Return every line from the listing where the word "stack" occurs.

__Supplied data__.
——

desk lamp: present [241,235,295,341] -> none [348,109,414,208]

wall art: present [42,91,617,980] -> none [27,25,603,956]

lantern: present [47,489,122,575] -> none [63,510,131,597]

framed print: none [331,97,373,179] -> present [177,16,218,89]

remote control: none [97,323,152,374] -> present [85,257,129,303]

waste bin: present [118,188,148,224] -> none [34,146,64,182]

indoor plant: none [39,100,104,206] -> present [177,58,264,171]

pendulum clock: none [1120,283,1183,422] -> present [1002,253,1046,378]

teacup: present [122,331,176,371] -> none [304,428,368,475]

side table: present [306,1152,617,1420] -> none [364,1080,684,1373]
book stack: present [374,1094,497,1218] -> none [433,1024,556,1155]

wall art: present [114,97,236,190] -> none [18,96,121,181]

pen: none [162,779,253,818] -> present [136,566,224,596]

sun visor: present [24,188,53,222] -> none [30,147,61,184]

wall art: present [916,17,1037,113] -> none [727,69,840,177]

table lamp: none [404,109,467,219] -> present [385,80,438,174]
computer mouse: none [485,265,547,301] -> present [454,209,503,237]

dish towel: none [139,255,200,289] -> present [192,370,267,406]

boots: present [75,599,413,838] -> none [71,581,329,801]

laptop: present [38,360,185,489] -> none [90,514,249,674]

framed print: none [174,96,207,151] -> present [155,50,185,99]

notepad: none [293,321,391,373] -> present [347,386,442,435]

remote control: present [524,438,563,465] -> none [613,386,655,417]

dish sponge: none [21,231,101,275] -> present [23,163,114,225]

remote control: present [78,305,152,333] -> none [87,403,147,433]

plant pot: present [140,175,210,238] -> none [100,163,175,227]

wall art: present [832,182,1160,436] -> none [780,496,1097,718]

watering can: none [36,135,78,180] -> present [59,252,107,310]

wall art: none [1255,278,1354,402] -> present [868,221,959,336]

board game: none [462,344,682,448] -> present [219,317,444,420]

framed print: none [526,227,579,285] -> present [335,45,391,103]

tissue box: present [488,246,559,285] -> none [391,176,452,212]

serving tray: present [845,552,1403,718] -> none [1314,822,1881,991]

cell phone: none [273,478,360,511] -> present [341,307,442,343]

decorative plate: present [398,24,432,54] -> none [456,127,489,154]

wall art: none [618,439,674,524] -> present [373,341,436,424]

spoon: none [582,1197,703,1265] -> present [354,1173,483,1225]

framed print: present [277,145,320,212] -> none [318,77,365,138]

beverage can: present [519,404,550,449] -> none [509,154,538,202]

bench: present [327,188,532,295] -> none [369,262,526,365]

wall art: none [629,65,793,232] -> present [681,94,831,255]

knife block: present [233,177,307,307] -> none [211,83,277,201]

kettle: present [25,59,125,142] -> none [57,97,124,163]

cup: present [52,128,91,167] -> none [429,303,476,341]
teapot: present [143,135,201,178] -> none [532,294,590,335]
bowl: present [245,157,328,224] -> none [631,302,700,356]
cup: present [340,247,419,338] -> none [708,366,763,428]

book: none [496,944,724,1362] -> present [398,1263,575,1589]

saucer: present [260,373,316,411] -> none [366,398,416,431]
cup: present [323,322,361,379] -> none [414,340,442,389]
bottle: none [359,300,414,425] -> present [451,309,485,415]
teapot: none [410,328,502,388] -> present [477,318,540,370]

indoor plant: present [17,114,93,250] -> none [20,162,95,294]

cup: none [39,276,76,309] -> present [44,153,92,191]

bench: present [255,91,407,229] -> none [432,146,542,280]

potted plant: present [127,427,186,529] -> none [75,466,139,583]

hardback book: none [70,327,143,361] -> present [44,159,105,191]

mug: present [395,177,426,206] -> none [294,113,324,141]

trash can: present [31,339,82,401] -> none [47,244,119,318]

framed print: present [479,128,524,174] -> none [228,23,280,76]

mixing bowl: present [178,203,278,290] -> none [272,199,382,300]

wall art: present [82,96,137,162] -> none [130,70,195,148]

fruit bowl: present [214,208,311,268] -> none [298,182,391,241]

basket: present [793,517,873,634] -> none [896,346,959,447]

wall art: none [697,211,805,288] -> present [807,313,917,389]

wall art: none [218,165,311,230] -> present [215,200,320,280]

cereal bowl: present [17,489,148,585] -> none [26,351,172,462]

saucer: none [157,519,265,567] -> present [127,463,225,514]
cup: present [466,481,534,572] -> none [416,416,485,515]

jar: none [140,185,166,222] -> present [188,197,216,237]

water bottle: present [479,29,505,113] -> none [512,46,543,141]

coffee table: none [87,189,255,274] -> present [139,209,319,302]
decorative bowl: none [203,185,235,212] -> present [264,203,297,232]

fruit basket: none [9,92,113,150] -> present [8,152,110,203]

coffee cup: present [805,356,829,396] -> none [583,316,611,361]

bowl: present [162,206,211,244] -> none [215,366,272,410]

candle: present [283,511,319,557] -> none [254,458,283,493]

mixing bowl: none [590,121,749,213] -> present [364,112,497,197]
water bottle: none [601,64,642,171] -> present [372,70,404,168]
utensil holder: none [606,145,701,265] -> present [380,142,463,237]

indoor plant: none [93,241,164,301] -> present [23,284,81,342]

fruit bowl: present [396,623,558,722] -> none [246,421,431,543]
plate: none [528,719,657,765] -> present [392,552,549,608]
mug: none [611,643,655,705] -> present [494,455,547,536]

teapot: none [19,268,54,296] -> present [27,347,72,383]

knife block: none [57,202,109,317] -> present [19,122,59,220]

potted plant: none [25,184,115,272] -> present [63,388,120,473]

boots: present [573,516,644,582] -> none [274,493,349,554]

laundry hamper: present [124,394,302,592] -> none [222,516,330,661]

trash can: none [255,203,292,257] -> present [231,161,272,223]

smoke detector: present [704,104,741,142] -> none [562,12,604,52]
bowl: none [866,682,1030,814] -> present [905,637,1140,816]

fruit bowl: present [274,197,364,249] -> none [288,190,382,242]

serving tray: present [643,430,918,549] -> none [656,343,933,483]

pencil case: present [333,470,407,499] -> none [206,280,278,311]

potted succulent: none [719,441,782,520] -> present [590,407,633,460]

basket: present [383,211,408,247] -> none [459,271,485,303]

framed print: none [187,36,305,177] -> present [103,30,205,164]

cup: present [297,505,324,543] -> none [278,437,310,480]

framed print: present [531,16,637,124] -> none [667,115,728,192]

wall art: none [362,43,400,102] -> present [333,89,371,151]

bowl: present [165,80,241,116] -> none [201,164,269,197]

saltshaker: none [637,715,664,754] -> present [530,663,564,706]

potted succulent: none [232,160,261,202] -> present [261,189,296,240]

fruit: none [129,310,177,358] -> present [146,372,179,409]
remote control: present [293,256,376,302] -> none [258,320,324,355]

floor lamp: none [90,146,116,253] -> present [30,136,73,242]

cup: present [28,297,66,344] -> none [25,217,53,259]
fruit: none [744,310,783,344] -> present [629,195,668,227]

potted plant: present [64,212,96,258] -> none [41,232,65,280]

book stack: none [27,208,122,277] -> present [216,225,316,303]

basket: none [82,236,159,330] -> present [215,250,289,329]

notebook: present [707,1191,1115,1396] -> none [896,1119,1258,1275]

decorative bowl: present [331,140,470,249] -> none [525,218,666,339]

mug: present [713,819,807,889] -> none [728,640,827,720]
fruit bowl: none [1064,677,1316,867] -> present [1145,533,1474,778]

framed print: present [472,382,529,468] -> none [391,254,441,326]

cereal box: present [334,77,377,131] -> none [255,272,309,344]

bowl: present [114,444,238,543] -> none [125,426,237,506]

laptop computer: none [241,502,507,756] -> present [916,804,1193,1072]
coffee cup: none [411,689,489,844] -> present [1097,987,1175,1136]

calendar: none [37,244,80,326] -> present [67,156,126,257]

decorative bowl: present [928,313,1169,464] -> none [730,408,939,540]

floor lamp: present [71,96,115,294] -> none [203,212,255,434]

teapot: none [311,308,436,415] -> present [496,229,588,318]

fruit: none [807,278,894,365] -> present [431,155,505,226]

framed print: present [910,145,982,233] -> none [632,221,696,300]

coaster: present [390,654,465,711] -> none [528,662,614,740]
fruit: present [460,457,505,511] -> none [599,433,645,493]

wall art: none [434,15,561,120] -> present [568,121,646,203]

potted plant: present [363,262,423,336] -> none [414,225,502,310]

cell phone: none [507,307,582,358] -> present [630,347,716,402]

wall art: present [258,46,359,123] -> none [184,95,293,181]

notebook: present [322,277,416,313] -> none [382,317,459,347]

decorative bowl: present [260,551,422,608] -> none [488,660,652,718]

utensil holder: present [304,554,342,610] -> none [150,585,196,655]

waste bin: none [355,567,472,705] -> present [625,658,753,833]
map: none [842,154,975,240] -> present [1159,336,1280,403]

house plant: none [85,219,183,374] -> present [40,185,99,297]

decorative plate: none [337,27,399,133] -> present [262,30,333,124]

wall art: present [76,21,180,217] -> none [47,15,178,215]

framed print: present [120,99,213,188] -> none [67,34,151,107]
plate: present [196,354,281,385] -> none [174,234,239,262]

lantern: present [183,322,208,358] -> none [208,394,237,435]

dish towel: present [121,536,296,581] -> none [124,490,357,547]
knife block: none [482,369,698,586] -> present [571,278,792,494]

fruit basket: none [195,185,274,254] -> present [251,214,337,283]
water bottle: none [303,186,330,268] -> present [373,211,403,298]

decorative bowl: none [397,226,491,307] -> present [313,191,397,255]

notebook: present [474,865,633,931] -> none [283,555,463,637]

——

__Task result__.
book stack: present [374,1094,497,1218] -> none [433,1024,556,1155]
book stack: none [27,208,122,277] -> present [216,225,316,303]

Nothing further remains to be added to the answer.